• [Challenge]:
Reproduce the entries below, replacing each "bounding box" with "bbox" and leaving everything else unchanged.

* START Exercise input *

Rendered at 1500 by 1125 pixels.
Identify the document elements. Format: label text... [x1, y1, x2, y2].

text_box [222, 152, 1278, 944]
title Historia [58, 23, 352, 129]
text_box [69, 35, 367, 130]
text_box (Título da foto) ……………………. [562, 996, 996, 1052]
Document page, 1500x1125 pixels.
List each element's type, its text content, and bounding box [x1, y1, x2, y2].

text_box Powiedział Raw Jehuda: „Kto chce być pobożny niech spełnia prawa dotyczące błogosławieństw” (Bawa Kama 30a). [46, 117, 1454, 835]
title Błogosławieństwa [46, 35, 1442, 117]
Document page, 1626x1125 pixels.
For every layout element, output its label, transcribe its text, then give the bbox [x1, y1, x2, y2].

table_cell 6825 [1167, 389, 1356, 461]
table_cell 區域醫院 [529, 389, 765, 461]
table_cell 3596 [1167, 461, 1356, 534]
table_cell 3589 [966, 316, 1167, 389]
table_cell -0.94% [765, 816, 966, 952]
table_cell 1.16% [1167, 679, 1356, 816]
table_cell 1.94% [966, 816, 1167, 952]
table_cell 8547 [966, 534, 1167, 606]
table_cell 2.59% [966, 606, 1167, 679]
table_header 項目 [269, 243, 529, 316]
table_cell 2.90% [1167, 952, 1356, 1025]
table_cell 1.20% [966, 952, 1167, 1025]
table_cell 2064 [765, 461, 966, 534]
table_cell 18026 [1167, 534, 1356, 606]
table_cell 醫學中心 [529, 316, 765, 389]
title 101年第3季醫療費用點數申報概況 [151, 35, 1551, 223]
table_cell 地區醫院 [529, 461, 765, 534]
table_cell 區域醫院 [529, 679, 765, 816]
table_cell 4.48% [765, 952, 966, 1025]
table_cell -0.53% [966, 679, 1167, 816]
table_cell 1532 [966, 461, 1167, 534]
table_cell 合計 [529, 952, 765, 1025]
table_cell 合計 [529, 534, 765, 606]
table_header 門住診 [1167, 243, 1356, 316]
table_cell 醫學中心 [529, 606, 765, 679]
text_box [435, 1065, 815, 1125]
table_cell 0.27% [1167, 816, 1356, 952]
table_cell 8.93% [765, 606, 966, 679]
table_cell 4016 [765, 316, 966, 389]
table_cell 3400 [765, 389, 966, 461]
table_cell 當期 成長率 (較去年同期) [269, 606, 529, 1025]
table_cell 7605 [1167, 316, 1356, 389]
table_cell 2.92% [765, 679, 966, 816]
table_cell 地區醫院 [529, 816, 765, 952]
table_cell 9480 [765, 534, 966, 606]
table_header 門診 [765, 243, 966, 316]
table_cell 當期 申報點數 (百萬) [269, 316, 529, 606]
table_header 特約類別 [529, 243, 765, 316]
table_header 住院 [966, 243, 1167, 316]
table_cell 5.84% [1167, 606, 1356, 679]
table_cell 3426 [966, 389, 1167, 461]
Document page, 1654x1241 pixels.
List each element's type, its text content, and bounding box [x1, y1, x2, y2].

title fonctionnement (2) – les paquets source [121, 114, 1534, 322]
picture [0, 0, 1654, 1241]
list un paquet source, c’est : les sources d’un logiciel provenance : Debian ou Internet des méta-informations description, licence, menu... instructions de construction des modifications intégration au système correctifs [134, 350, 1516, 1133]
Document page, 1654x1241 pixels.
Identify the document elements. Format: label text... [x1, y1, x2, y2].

* END Exercise input *

• [Solution to the exercise]:
Rendered at 1500 by 1125 pixels.
Identify the document elements. Format: label text... [x1, y1, x2, y2].

text_box [222, 152, 1278, 944]
title Historia [58, 23, 352, 129]
text_box [69, 35, 367, 130]
text_box (Título da foto) ……………………. [562, 996, 996, 1052]
Document page, 1500x1125 pixels.
List each element's type, its text content, and bbox [x1, y1, x2, y2].

text_box Powiedział Raw Jehuda: „Kto chce być pobożny niech spełnia prawa dotyczące błogosławieństw” (Bawa Kama 30a). [46, 117, 1454, 835]
title Błogosławieństwa [46, 35, 1442, 117]
Document page, 1626x1125 pixels.
For every layout element, output its label, transcribe its text, then give the bbox [x1, y1, x2, y2].

table_cell 6825 [1167, 389, 1356, 461]
table_cell 區域醫院 [529, 389, 765, 461]
table_cell 3596 [1167, 461, 1356, 534]
table_cell 3589 [966, 316, 1167, 389]
table_cell -0.94% [765, 816, 966, 952]
table_cell 1.16% [1167, 679, 1356, 816]
table_cell 1.94% [966, 816, 1167, 952]
table_cell 8547 [966, 534, 1167, 606]
table_cell 2.59% [966, 606, 1167, 679]
table_header 項目 [269, 243, 529, 316]
table_cell 2.90% [1167, 952, 1356, 1025]
table_cell 1.20% [966, 952, 1167, 1025]
table_cell 2064 [765, 461, 966, 534]
table_cell 18026 [1167, 534, 1356, 606]
table_cell 醫學中心 [529, 316, 765, 389]
title 101年第3季醫療費用點數申報概況 [151, 35, 1551, 223]
table_cell 地區醫院 [529, 461, 765, 534]
table_cell 區域醫院 [529, 679, 765, 816]
table_cell 4.48% [765, 952, 966, 1025]
table_cell -0.53% [966, 679, 1167, 816]
table_cell 1532 [966, 461, 1167, 534]
table_cell 合計 [529, 952, 765, 1025]
table_cell 合計 [529, 534, 765, 606]
table_header 門住診 [1167, 243, 1356, 316]
table_cell 醫學中心 [529, 606, 765, 679]
text_box [435, 1065, 815, 1125]
table_cell 0.27% [1167, 816, 1356, 952]
table_cell 8.93% [765, 606, 966, 679]
table_cell 4016 [765, 316, 966, 389]
table_cell 3400 [765, 389, 966, 461]
table_cell 當期 成長率 (較去年同期) [269, 606, 529, 1025]
table_cell 7605 [1167, 316, 1356, 389]
table_cell 2.92% [765, 679, 966, 816]
table_cell 地區醫院 [529, 816, 765, 952]
table_cell 9480 [765, 534, 966, 606]
table_header 門診 [765, 243, 966, 316]
table_cell 當期 申報點數 (百萬) [269, 316, 529, 606]
table_header 特約類別 [529, 243, 765, 316]
table_header 住院 [966, 243, 1167, 316]
table_cell 5.84% [1167, 606, 1356, 679]
table_cell 3426 [966, 389, 1167, 461]
Document page, 1654x1241 pixels.
List each element's type, its text content, and bbox [x1, y1, x2, y2].

title fonctionnement (2) – les paquets source [121, 114, 1534, 322]
picture [0, 0, 1654, 1241]
list un paquet source, c’est : les sources d’un logiciel provenance : Debian ou Internet des méta-informations description, licence, menu... instructions de construction des modifications intégration au système correctifs [134, 350, 1516, 1133]
Document page, 1654x1241 pixels.
Identify the document elements. Format: label text... [x1, y1, x2, y2].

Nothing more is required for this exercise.